I wrote up this problem report, and then after some more tinkering around, discovered I could avoid the problem by turning off calibration, adding
"-cal no -si 1"
to my vtl command line.
I thought I'd report the problem, in case anyone knows more about the problem, or in case anyone else is seeing a similar problem and wishing they had a workaround.
VTUNE 1.1 reports different CPU utilization than sar(8)
HW: 4-way Xeon (hyper-threaded 8-way) IBM440
OS: SLES 8, kernel 2.4.19-64GB-SMP
SW: VTune 1.1 for Linux
I've been comparing the scaling of a fabric
I/O-bound application when multiple processes
When I run one copy of the process, I run it
directly under vtl
vtl -d 60 -c sampling
When I run multiple copies of the process, I
start all but one instance from a tight shell
loop and put them in the background, and then
run the last one under vtl, as above.
In either case, I would also run sar 10 7 in the
background while the vtl was executing.
With 1 instance of :
- reports throughput of io/sec
- sar reports: 4% usr, 4% system, 92% idle
- vtune reports 70% of event samples in the
function default_idle in the vmlinux module
With 20 instances of :
- reports throughput of <3X> io/sec
- sar reports: 23% usr, 77% system, 0% idle
- vmtune reports 70% of event samples in the
function default_idle in the vmlinux module.

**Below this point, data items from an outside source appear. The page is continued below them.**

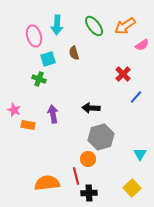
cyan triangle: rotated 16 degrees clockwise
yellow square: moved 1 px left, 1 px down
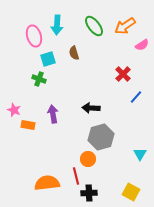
yellow square: moved 1 px left, 4 px down; rotated 18 degrees counterclockwise
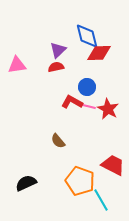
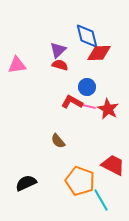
red semicircle: moved 4 px right, 2 px up; rotated 28 degrees clockwise
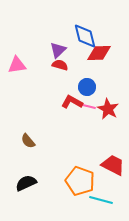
blue diamond: moved 2 px left
brown semicircle: moved 30 px left
cyan line: rotated 45 degrees counterclockwise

The vtl command I'm using to view the results is
vtl view aXX::r1 -ha -mn vmlinux
where XX are reported by view show as aXX_
Why would vtune report such a different cpu usage
I never did figure out if the fact that calibration was
being used was the problem, or if the fact that
calibration was being used caused the a time period
mismatched between vtl and sar. At any rate "-cal no"
now produces vtl idle reports similar to sar.